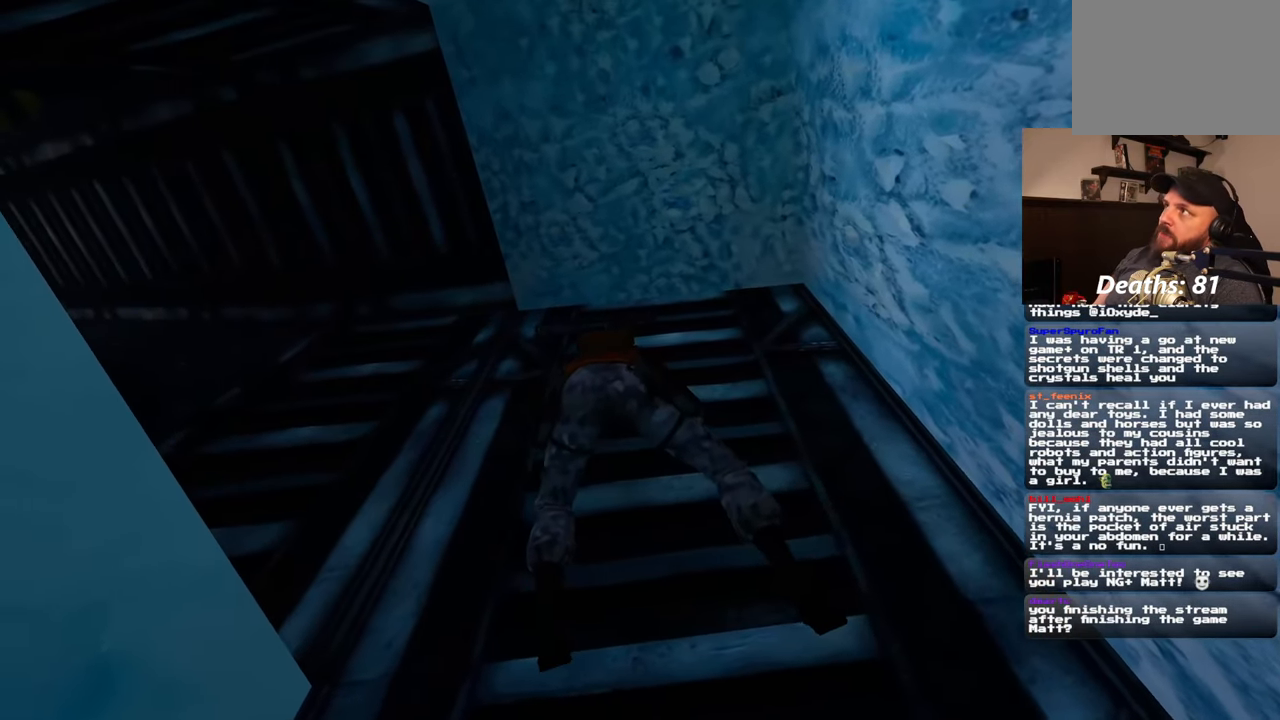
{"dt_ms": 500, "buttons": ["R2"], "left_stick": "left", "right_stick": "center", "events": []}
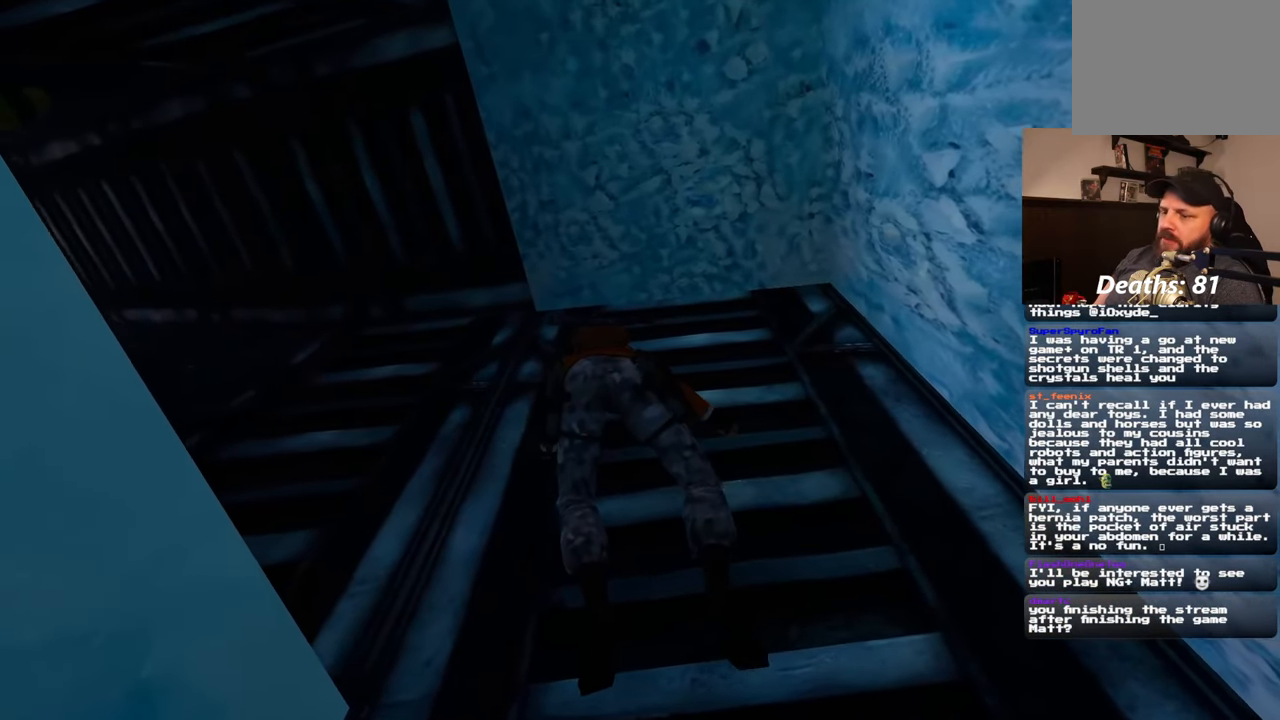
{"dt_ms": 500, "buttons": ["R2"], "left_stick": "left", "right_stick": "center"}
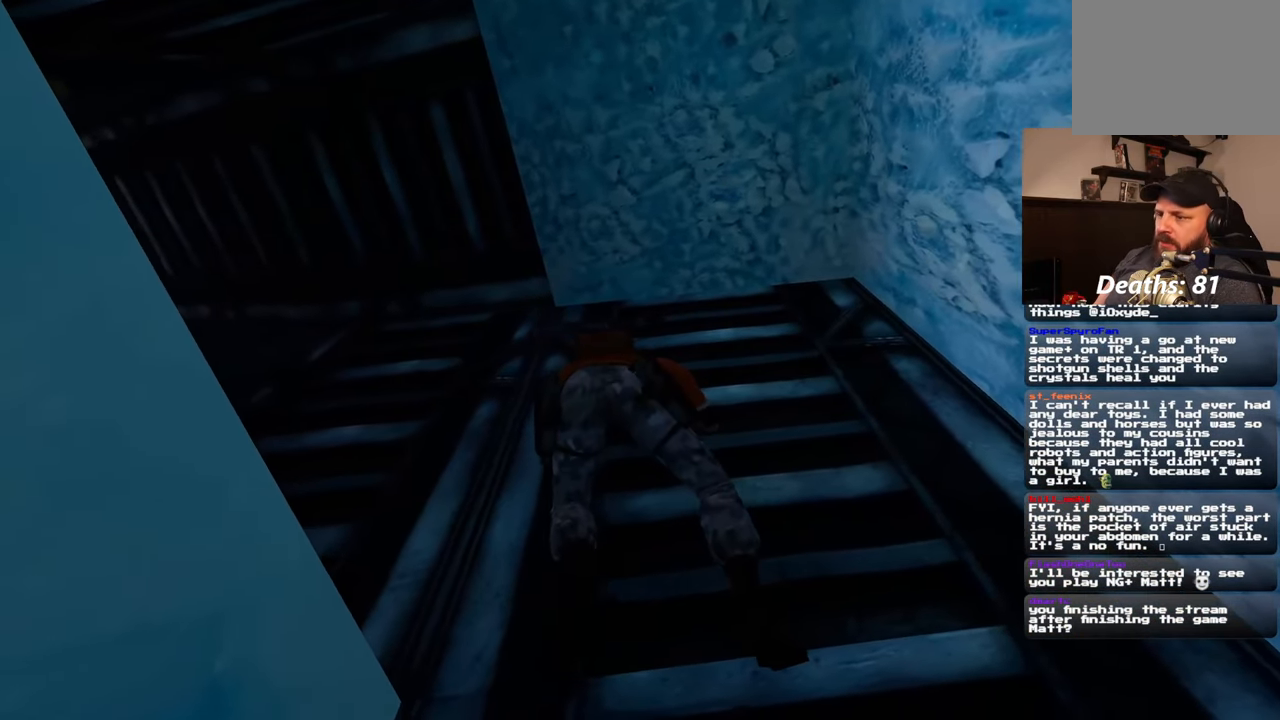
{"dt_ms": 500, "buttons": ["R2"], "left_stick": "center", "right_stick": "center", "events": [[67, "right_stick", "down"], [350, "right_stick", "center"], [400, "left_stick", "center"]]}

Exercise instructions.
Once the pictures are set aside, please output all the data word for word.

Task response.
{"dt_ms": 500, "buttons": ["R2"], "left_stick": "left", "right_stick": "center", "events": []}
{"dt_ms": 500, "buttons": ["R2"], "left_stick": "left", "right_stick": "center"}
{"dt_ms": 500, "buttons": ["R2"], "left_stick": "center", "right_stick": "center", "events": [[67, "right_stick", "down"], [350, "right_stick", "center"], [400, "left_stick", "center"]]}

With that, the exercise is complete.